I’ve watched this relentless advocacy in action since my daughter was born with a disability nearly four decades ago. The advocacy was inspired by the mantra, “nothing about us, without us.” Too many tables were set and decisions made by people who thought they knew best for the disability community even though, in most instances, they were not part of the disability world. 

People with disabilities had to fight mighty hard just to be at those tables, let alone to be heard and heeded. Let’s hope those days are over.

No one likes to be included as a favour or in response to pressure. That type of inclusion is fragile, easily eroded and far too dependent on the grudging good will of others. Inclusion without power and leadership is tokenism. Far too often it’s used by the status quo to preserve the status quo. 

The real hope for inclusion lies in people with disabilities setting their own tables and doing their own inviting based on their terms, their agenda and their solutions. Fortunately, there’s an awful lot of that already happening.

I see it in events like Calgary’s inaugural Disability Pride Parade. I see it in the explosion of artists with disabilities as playwrights, singers, painters and hip-hop dancers becoming part of mainstream culture. People like singer-songwriter Christa Couture, who will guest host CBC’s radio show Tapestry this summer. I see it in the leadership of people with disabilities like Carla Qualtrough, who was Canada’s first minister of Persons with Disabilities and is currently minister of Public Services and Procurement.
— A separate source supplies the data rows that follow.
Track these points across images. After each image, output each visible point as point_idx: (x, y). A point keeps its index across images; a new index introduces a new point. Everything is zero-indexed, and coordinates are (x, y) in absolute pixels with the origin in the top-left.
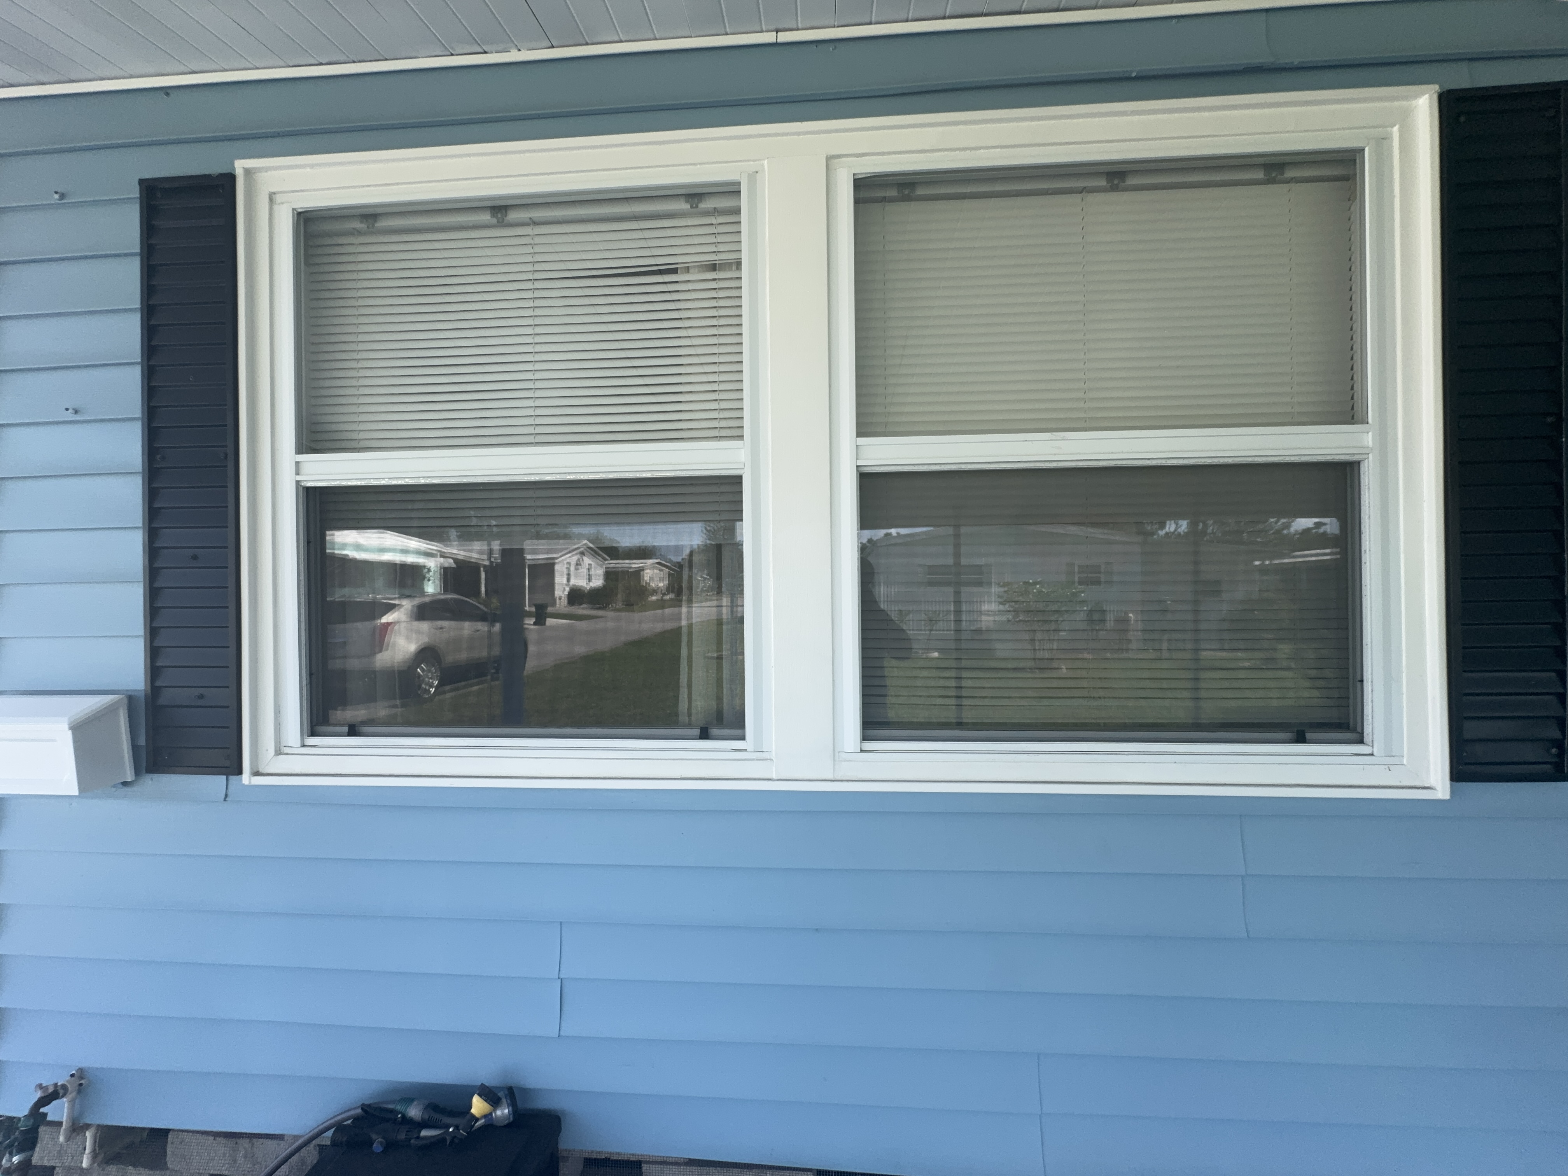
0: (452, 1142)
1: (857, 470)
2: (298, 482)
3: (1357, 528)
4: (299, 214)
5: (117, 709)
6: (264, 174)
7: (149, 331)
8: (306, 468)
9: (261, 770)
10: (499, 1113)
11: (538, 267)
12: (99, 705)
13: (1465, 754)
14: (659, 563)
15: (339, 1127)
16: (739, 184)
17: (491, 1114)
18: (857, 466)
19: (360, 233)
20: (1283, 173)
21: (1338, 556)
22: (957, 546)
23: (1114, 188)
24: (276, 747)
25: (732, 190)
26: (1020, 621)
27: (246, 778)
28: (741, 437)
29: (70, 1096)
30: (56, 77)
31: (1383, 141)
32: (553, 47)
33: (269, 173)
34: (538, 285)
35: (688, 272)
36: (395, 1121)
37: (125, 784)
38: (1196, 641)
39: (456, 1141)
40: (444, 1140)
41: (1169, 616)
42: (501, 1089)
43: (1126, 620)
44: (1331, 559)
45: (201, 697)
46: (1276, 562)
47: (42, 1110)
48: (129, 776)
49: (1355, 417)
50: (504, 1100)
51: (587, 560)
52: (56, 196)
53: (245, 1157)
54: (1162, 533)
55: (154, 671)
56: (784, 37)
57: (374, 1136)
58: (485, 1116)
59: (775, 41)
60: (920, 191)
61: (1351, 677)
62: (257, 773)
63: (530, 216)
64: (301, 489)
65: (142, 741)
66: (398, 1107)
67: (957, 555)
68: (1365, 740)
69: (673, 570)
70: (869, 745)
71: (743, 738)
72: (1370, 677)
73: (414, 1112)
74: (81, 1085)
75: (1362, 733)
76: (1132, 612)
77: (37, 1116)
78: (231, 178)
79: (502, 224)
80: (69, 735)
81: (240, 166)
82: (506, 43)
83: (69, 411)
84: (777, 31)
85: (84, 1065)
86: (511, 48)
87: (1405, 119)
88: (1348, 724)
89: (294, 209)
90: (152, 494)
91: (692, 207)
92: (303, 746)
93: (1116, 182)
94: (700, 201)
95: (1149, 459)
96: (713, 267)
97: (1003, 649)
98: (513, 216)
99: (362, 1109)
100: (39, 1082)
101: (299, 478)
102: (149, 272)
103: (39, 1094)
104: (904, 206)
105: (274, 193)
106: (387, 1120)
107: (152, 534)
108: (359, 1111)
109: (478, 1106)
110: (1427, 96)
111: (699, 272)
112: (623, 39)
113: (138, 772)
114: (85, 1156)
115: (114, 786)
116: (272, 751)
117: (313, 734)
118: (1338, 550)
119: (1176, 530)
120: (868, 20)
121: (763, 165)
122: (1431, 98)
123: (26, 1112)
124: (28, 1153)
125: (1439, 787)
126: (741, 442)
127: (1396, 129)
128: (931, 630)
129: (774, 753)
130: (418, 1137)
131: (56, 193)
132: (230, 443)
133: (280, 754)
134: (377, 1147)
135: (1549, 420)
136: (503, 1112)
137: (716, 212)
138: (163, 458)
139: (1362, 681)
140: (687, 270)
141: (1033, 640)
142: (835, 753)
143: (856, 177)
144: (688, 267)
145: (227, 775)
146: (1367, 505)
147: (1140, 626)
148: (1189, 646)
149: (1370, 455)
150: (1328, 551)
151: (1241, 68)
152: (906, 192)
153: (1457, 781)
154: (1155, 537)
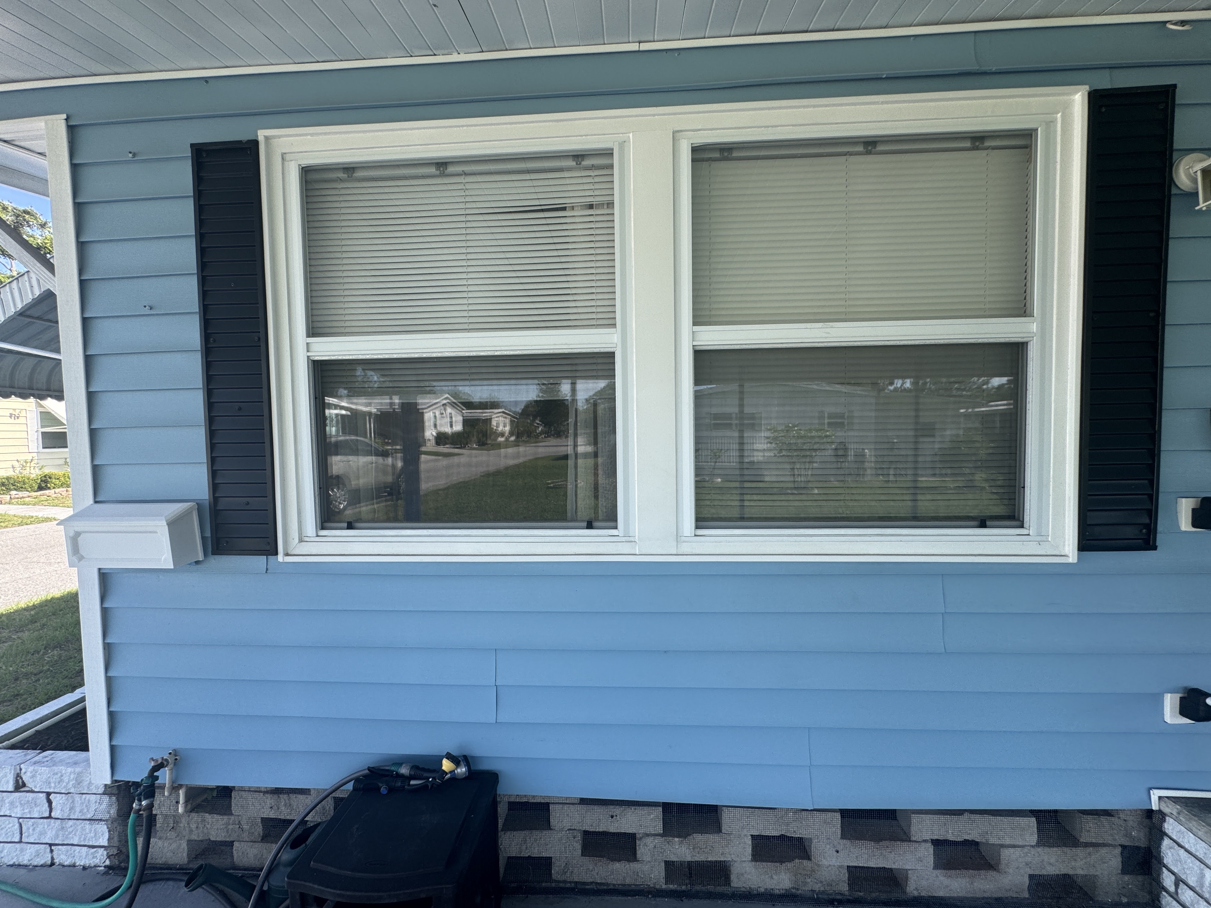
0: (432, 786)
1: (693, 349)
2: (308, 357)
3: (1025, 386)
4: (303, 168)
5: (192, 511)
6: (276, 140)
7: (202, 252)
8: (314, 347)
9: (290, 552)
10: (459, 770)
11: (468, 205)
12: (181, 509)
13: (1087, 533)
14: (503, 412)
15: (357, 780)
16: (612, 149)
17: (454, 771)
18: (693, 346)
19: (342, 180)
20: (983, 143)
21: (1012, 407)
22: (741, 399)
23: (869, 153)
24: (299, 537)
25: (608, 153)
26: (784, 456)
27: (280, 558)
28: (614, 325)
29: (171, 766)
30: (128, 69)
31: (1050, 124)
32: (483, 52)
33: (282, 139)
34: (469, 218)
35: (573, 209)
36: (392, 776)
37: (197, 562)
38: (916, 468)
39: (434, 785)
40: (427, 786)
41: (896, 452)
42: (459, 756)
43: (864, 455)
44: (1007, 409)
45: (248, 503)
46: (977, 410)
47: (155, 774)
48: (201, 557)
49: (1027, 311)
50: (462, 763)
51: (449, 410)
52: (130, 155)
53: (285, 805)
54: (891, 388)
55: (214, 487)
56: (644, 47)
57: (380, 785)
58: (451, 772)
59: (638, 49)
60: (735, 154)
61: (1017, 485)
62: (287, 555)
63: (463, 169)
64: (310, 362)
65: (208, 534)
66: (393, 768)
67: (741, 406)
68: (1025, 526)
69: (514, 417)
70: (700, 532)
71: (616, 528)
72: (1029, 484)
73: (404, 770)
74: (176, 759)
75: (1023, 521)
76: (867, 449)
77: (152, 776)
78: (254, 144)
79: (443, 175)
80: (166, 529)
81: (261, 135)
82: (450, 48)
83: (147, 308)
84: (640, 42)
85: (177, 746)
86: (453, 52)
87: (1066, 108)
88: (1014, 516)
89: (299, 165)
90: (208, 365)
91: (577, 164)
92: (318, 536)
93: (870, 148)
94: (583, 160)
95: (888, 341)
96: (591, 207)
97: (770, 476)
98: (451, 169)
99: (369, 770)
100: (151, 757)
101: (309, 354)
102: (200, 210)
103: (153, 764)
104: (723, 164)
105: (285, 153)
106: (387, 776)
107: (209, 393)
108: (367, 771)
109: (447, 765)
110: (1080, 93)
111: (581, 209)
112: (532, 47)
113: (205, 555)
114: (180, 805)
115: (190, 564)
116: (297, 540)
117: (323, 528)
118: (1012, 402)
119: (902, 385)
120: (703, 36)
121: (629, 137)
122: (1083, 95)
123: (146, 775)
124: (152, 799)
125: (1070, 555)
126: (612, 330)
127: (1059, 115)
128: (716, 462)
129: (637, 537)
130: (409, 785)
131: (130, 153)
132: (262, 330)
133: (302, 541)
134: (384, 790)
135: (1152, 314)
136: (462, 770)
137: (593, 167)
138: (215, 341)
139: (1024, 487)
140: (573, 208)
141: (793, 469)
142: (678, 537)
143: (693, 146)
144: (573, 206)
145: (267, 555)
146: (1031, 371)
147: (873, 459)
148: (910, 472)
149: (1035, 338)
150: (1005, 402)
151: (957, 73)
152: (726, 154)
153: (1082, 551)
154: (886, 391)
Inclusion benefits everyone. In a world of turmoil and trouble, we can’t afford to waste precious resources – particularly the leadership and ingenuity of people with disabilities.

That’s why people with disabilities should be in charge of implementing both the Accessibility Canada Act and the Senate report. Not as advisers or monitors to the process, but as leaders directing it.

An ambitious new structure is needed to match the ambitions of the new policies and the ambitions of people with disabilities.

To get rid of the old assumption that people with disabilities need to be helped, the implementation of the accessibility act and Senate report should be based on a new mantra: What’s about us is up to us.

These three structural changes should be implemented by the federal government:

  • Establish a joint working group consisting of equal numbers of people with disabilities and government representatives to oversee implementation. Decisions of the group must be by consensus. The working group must have the authority and resources to implement.
  • Establish a disability innovation ‘lab’ owned jointly by people with disabilities and the federal government to work out the kinks of proposed implementation.
  • Create a disability innovation fund to enable thousands of people with disabilities to make their contributions.

People with disabilities are more than advocates. They’re experts in achieving impact. They have the toughness, discipline, ingenuity and experience to ensure that implementation matches bold intentions.

And they have the ability to make Canada even greater.

Al Etmanski received the Order of Canada in part for his work on the Registered Disability Savings Plan (RDSP). He recently presented his concerns regarding the Disability Tax Credit and RDSP to the Senate Committee on Social Services.